Je conjurai l’arbre qui m’avoit si longtemps entretenu, de m’apprendre d’où procédoit un si grand désordre. « Mon ami, me dit-il, nous ne sommes pas en ces ’quartiers-ci encore bien informés des particularités du mal. Je vous dirai seulement en trois mots que cette peste, dont nous sommes menacés, est ce qu’entre les hommes on appelle embrasement ; nous pouvons bien le nommer ainsi, puisque parmi nous il n’y a point de maladie si contagieuse. Le remède que nous y allons apporter, c’est de roidir nos haleines, et de souffler tous ensemble vers l’endroit d’où part l’inflammation, afin de repousser ce mauvais air.
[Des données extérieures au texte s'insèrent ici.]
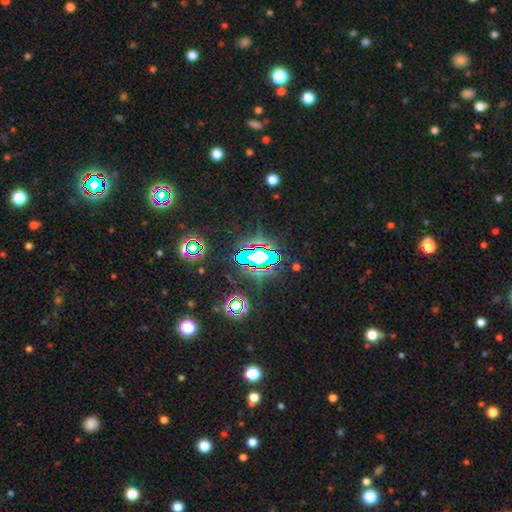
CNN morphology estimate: Q: Smooth or featured?
A: star or artifact (75%); runner-up: smooth (14%)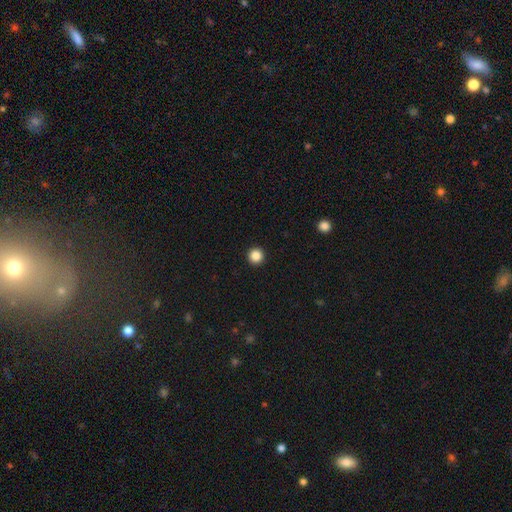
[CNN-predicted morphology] smooth-or-featured: smooth: 86% | star or artifact: 11% | featured or disk: 3%
  how-rounded: round: 96% | in between: 3% | cigar-shaped: 1%
  merging: none: 94% | minor disturbance: 4% | major disturbance: 1% | merger: 1%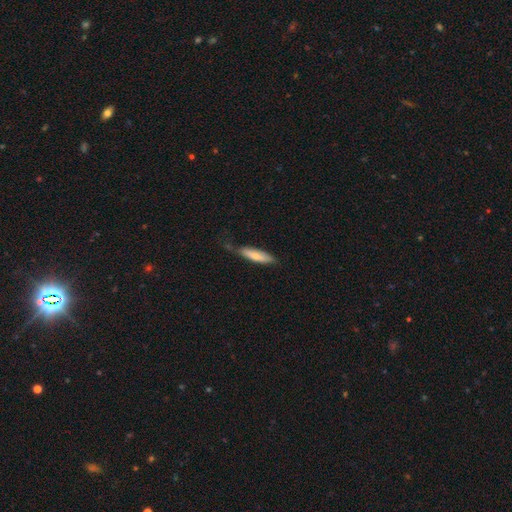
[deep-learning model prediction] Q: Smooth or featured?
A: smooth (72%); runner-up: featured or disk (23%)
Q: How rounded?
A: cigar-shaped (68%); runner-up: in between (31%)
Q: Merging?
A: none (61%); runner-up: minor disturbance (29%)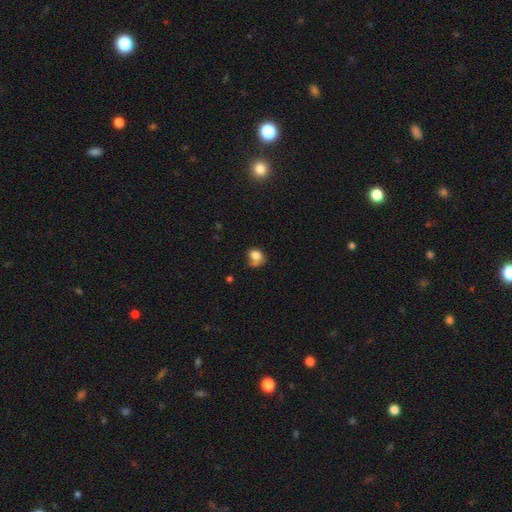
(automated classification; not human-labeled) A smooth galaxy with no disk features (77%) that is round (58%).

Vote fractions:
- Smooth or featured? smooth: 77% / featured or disk: 13% / star or artifact: 10%
- How rounded? round: 58% / in between: 41% / cigar-shaped: 1%
- Merging? none: 42% / minor disturbance: 29% / major disturbance: 18% / merger: 11%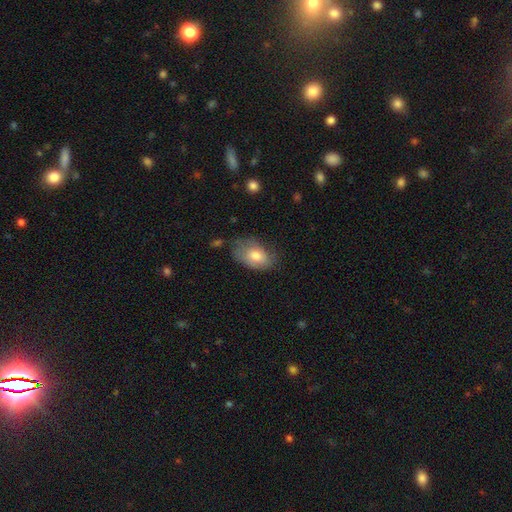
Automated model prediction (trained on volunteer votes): Smooth or featured?
  - smooth: 72% *
  - featured or disk: 21%
  - star or artifact: 7%
How rounded?
  - in between: 87% *
  - round: 12%
  - cigar-shaped: 1%
Merging?
  - none: 54% *
  - minor disturbance: 32%
  - major disturbance: 11%
  - merger: 2%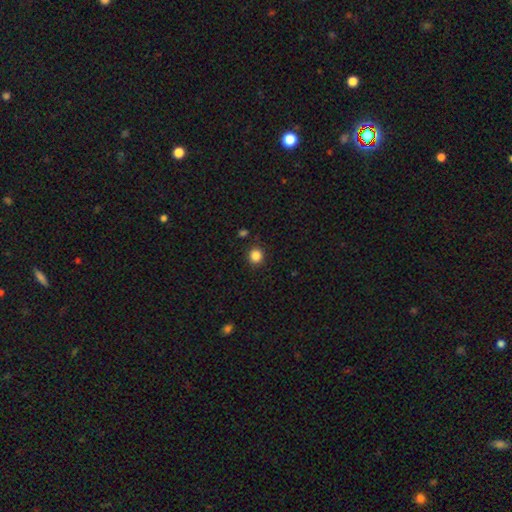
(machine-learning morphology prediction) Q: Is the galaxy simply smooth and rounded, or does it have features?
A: smooth — 85%.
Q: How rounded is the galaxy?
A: round — 89%.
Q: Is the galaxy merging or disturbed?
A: none — 89%.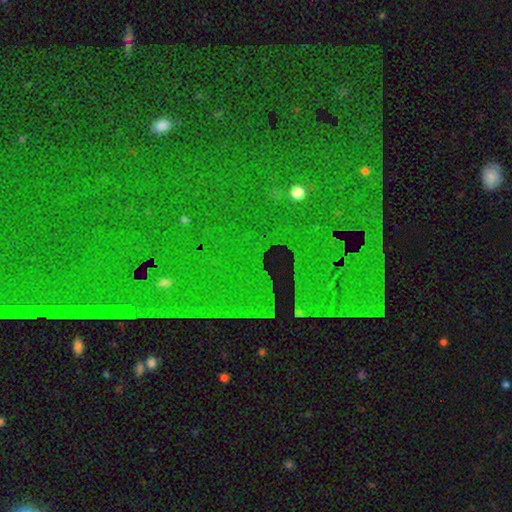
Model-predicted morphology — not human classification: A star or artifact, not a galaxy (83%).

Vote fractions:
- Smooth or featured? star or artifact: 83% / featured or disk: 8% / smooth: 8%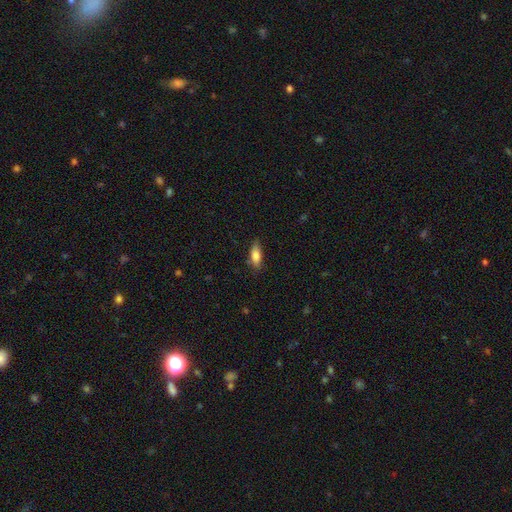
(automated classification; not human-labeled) The model was most divided on "how rounded": in between: 70%, cigar-shaped: 27%, round: 3%. More confident: smooth or featured — smooth (81%); merging — none (76%).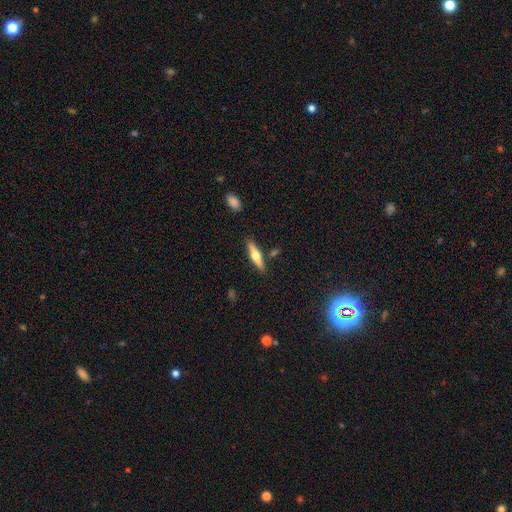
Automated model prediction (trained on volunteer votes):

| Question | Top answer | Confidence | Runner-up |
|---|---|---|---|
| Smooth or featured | featured or disk | 53% | smooth (41%) |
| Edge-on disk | yes | 95% | no (5%) |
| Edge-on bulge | rounded | 93% | boxy (4%) |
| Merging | none | 83% | minor disturbance (10%) |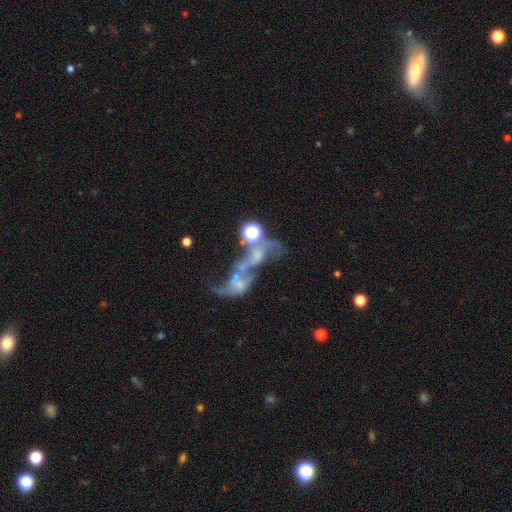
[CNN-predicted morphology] type=featured or disk (53%); edge-on=no (93%); merging=merger (46%).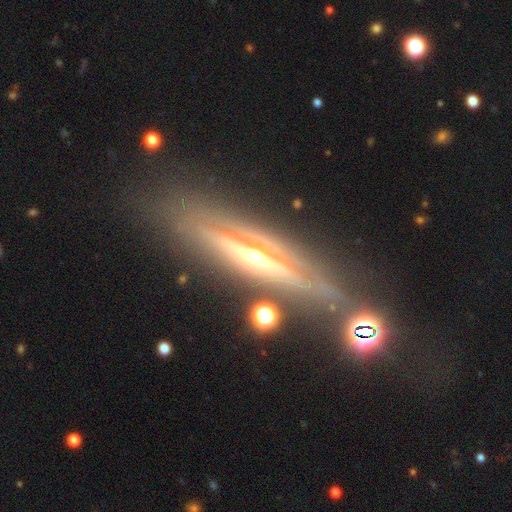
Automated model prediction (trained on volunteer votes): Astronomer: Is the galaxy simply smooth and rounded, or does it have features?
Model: featured or disk — 83%.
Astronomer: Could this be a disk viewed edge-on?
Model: yes — 89%.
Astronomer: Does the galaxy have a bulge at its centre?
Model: rounded — 83%.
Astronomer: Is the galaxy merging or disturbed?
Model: none — 78%.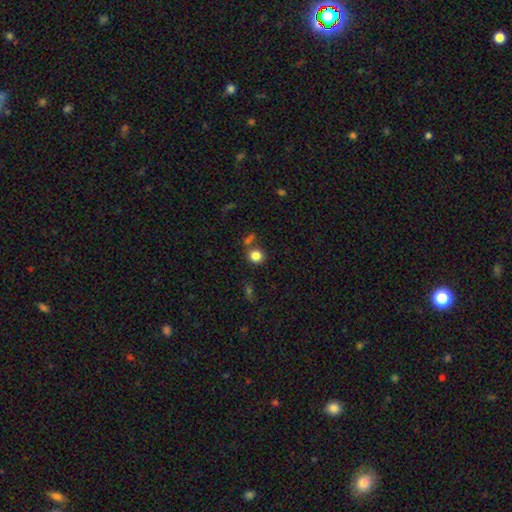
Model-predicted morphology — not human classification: Smooth or featured? Predicted: smooth (p=0.83). How rounded? Predicted: round (p=0.85). Merging? Predicted: none (p=0.73).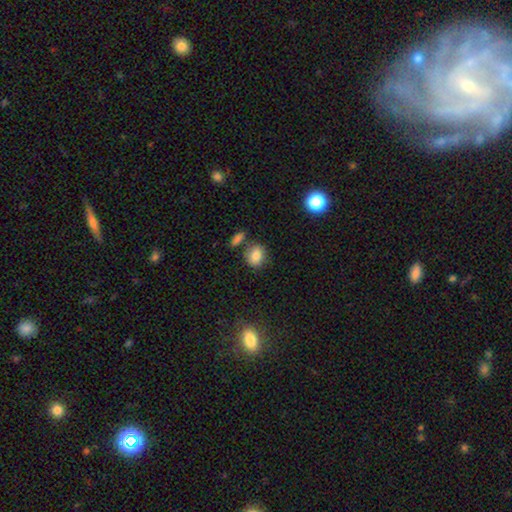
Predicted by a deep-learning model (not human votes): Smooth or featured? smooth (83%)
How rounded? in between (51%)
Merging? none (69%)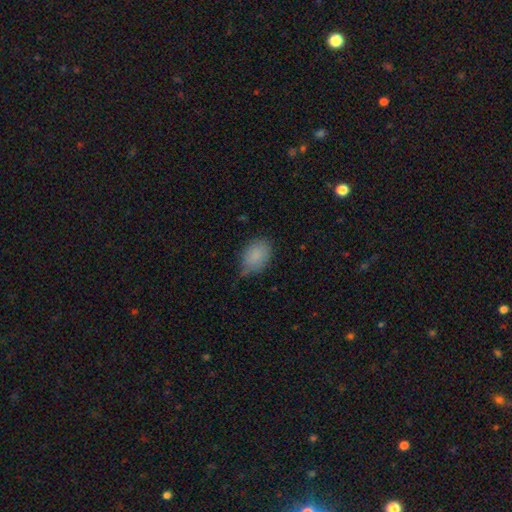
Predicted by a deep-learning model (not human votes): This appears to be a smooth galaxy with no disk features (85%) that is in between round and cigar-shaped (78%). Merging: none (55%).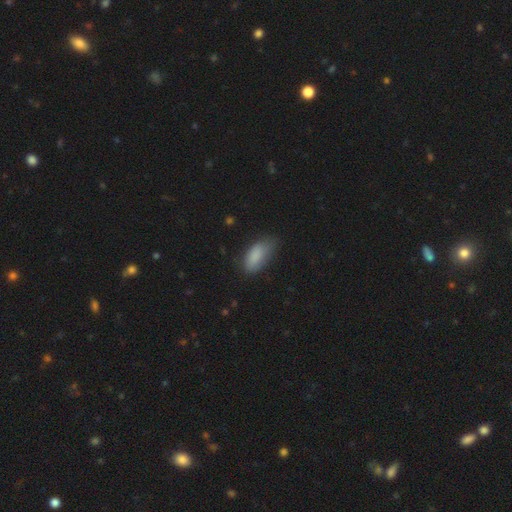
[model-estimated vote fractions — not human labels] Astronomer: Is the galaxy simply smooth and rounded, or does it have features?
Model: smooth — 86%.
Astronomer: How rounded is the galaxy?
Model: in between — 89%.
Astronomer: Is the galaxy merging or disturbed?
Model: none — 58%.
Je crois que ce qui nous aura apporté cette fièvre ardente est une Bête à feu (221) qui rôde depuis quelques jours à l’entour de nos bois ; car comme elles ne vont jamais sans feu et ne s’en peuvent passer, celle-ci sera sans doute venue le mettre à quelqu’un de nos arbres.

« Nous avions mandé l’animal Glaçon pour venir à notre secours ; cependant il n’est pas encore arrivé. Mais adieu, je n’ai pas le temps de vous entretenir, il faut songer au salut commun ; et vous-même prenez la fuite, autrement, vous courez risque d’être enveloppé dans notre ruine. »

Je suivis son conseil, sans toutefois me beaucoup presser, parce que je connoissois mes jambes. Cependant je savois si peu la carte du Pays, que je me trouvai au bout de dix-huit heures de chemin au derrière de la forêt dont je pensois fuir ; et pour surcroît d’appréhension, cent éclats épouvantables de tonnerre m’ébranloient le cerveau, tandis que la funeste et blême lueur de mille éclairs venoient éteindre mes prunelles.